# [Activity]
Select every line below that contains the string "Vking", and copy each of those lines.

Material for this task: Begin

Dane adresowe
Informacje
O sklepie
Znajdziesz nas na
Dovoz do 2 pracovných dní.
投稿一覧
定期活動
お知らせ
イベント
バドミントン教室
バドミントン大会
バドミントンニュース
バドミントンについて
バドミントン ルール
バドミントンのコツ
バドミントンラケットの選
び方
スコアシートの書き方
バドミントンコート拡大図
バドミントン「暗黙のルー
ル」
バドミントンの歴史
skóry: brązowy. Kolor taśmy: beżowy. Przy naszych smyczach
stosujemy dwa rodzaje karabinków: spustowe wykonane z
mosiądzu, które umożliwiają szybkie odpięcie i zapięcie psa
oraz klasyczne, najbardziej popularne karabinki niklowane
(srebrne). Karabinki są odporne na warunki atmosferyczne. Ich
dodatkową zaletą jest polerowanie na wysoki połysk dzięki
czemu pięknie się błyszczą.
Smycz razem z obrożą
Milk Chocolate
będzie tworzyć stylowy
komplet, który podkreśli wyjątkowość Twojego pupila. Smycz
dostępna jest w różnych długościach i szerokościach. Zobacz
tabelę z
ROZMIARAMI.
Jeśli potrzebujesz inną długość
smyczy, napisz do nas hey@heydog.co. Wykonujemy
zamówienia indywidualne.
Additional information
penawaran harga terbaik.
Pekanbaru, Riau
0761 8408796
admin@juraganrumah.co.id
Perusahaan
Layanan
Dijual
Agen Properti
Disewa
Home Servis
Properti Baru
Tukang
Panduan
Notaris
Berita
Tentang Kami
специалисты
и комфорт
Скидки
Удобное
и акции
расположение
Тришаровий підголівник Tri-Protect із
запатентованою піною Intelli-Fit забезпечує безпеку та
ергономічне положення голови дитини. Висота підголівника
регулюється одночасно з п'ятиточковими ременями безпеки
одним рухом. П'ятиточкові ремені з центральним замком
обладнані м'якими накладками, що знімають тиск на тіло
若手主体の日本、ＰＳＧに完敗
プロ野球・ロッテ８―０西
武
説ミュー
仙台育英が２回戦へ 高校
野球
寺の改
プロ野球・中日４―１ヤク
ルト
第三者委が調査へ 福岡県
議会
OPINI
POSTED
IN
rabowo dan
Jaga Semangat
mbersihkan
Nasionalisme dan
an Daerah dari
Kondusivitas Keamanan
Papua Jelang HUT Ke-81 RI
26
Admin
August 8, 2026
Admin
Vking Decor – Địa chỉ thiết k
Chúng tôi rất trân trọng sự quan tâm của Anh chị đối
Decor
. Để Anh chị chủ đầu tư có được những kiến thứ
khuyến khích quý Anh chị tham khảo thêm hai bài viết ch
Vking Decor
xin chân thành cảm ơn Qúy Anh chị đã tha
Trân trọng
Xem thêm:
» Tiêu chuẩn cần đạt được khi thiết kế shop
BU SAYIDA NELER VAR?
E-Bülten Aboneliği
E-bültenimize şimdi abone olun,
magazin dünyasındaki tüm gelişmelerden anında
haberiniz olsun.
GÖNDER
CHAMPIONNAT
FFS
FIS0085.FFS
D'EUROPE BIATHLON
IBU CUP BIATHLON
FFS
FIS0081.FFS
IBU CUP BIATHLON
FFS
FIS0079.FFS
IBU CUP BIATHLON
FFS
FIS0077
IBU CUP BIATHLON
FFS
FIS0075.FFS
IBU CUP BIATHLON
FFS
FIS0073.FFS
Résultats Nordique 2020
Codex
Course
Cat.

Material for this task: End

# [Finished task]
Vking Decor – Địa chỉ thiết k
Vking Decor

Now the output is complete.